In the list below, are some of the acarocoline mites and ticks that have been identified as existing in nature and their special characteristics.
- Flour Mites, pests that feed on stored cereal products and whose presence can cause allergic reactions in humans.
- Chigger Mites, adults are vegetarian; however, their larvae feed on the skin of other animals, including humans, which causes intense irritations.

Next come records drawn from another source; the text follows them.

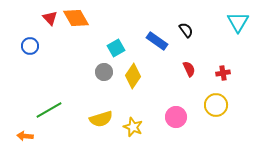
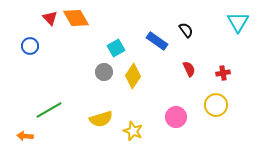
yellow star: moved 4 px down
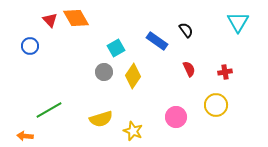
red triangle: moved 2 px down
red cross: moved 2 px right, 1 px up
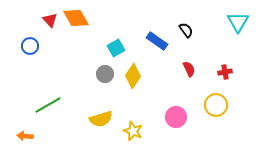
gray circle: moved 1 px right, 2 px down
green line: moved 1 px left, 5 px up
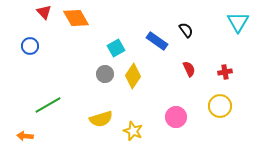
red triangle: moved 6 px left, 8 px up
yellow circle: moved 4 px right, 1 px down
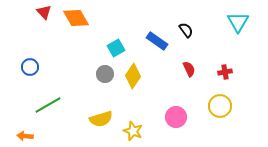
blue circle: moved 21 px down
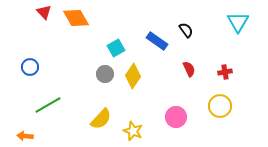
yellow semicircle: rotated 30 degrees counterclockwise
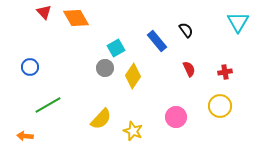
blue rectangle: rotated 15 degrees clockwise
gray circle: moved 6 px up
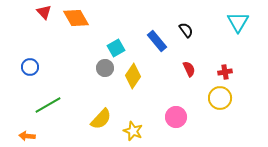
yellow circle: moved 8 px up
orange arrow: moved 2 px right
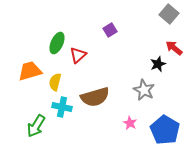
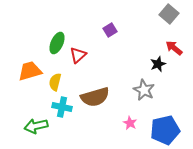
green arrow: rotated 45 degrees clockwise
blue pentagon: rotated 28 degrees clockwise
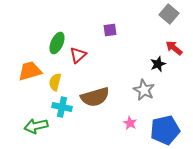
purple square: rotated 24 degrees clockwise
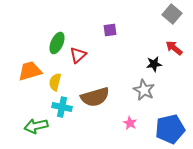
gray square: moved 3 px right
black star: moved 4 px left; rotated 14 degrees clockwise
blue pentagon: moved 5 px right, 1 px up
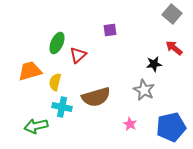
brown semicircle: moved 1 px right
pink star: moved 1 px down
blue pentagon: moved 1 px right, 2 px up
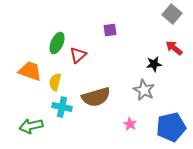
orange trapezoid: rotated 35 degrees clockwise
green arrow: moved 5 px left
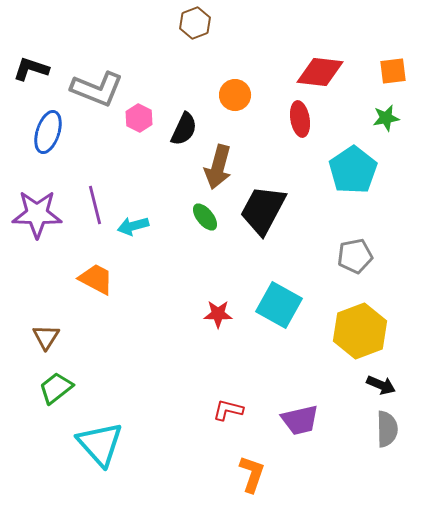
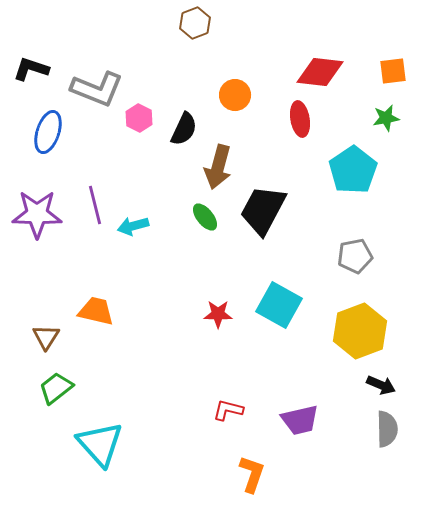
orange trapezoid: moved 32 px down; rotated 15 degrees counterclockwise
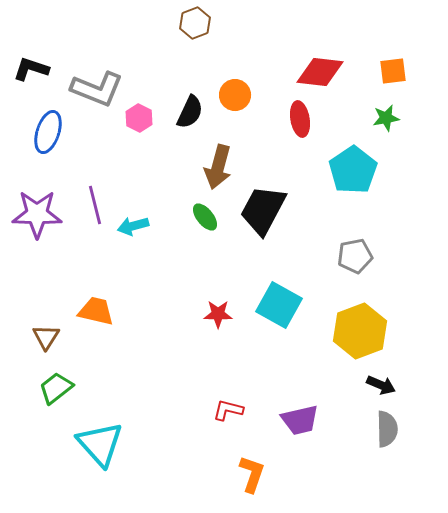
black semicircle: moved 6 px right, 17 px up
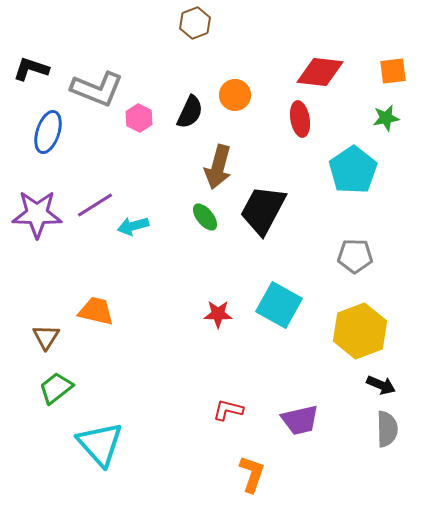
purple line: rotated 72 degrees clockwise
gray pentagon: rotated 12 degrees clockwise
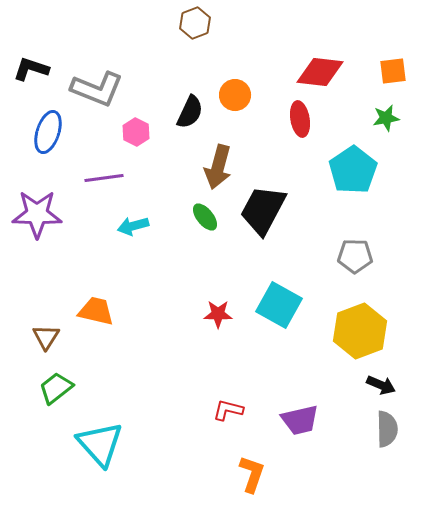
pink hexagon: moved 3 px left, 14 px down
purple line: moved 9 px right, 27 px up; rotated 24 degrees clockwise
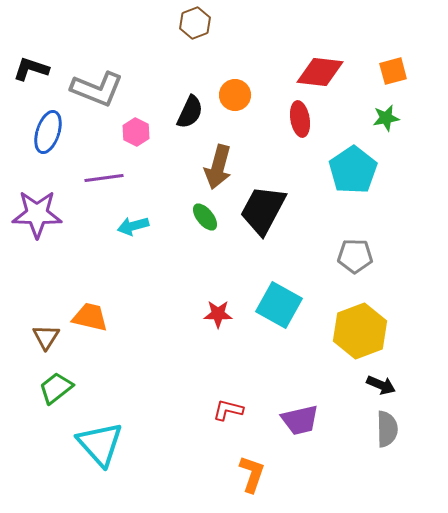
orange square: rotated 8 degrees counterclockwise
orange trapezoid: moved 6 px left, 6 px down
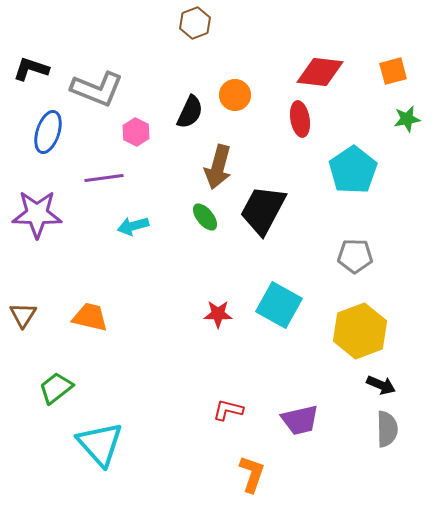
green star: moved 21 px right, 1 px down
brown triangle: moved 23 px left, 22 px up
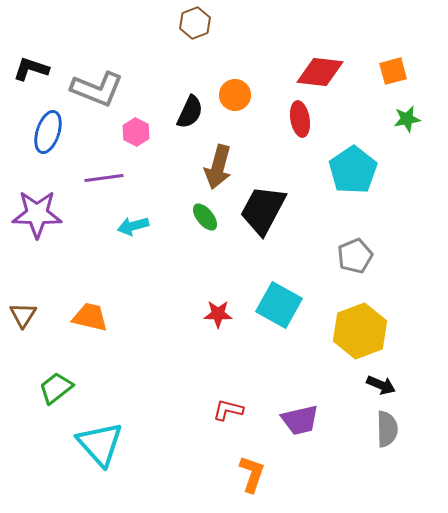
gray pentagon: rotated 24 degrees counterclockwise
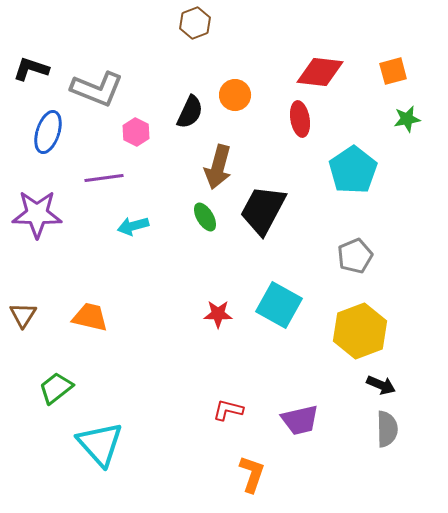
green ellipse: rotated 8 degrees clockwise
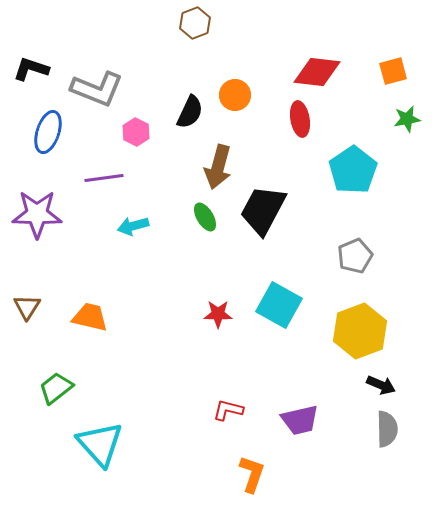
red diamond: moved 3 px left
brown triangle: moved 4 px right, 8 px up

- Common Velvet Mites, when young, they live parasitically (feeding on or in another organism) off other arthropods, but then they become predatory when mature (killing and eating other organisms).
- Two-Spot Spider Mites, families that suck the sap of plants which weakens the plants and can transmit viral diseases.
- Varroa Mites are parasitic on honeybees, the young feed on bee larvae and when they are mature, they attach themselves to adult bees and spread to other hives.
- Mange Mites are very tiny and they borrow into the skin of various mammal species, completing their life cycles there where they cause scabies in humans and mange in carnivores.
"Mange" is a disease that causes itchy skin and the loss of fur.
- Chicken Mites are blood-sucking parasites on poultry and they complete their life cycles in crevices away from their hosts, but they come out at night to feed on their former hosts.
- Persian-Fowl Ticks are blood sucking parasites of fowls, including domestic chickens and this oval shaped, soft bodied tick can spread diseases between birds and can cause paralysis.
- Lone-Star Ticks, like other blood-sucking ticks, are common in U.S. woodlands and they can transmit a number of disease-causing microbes.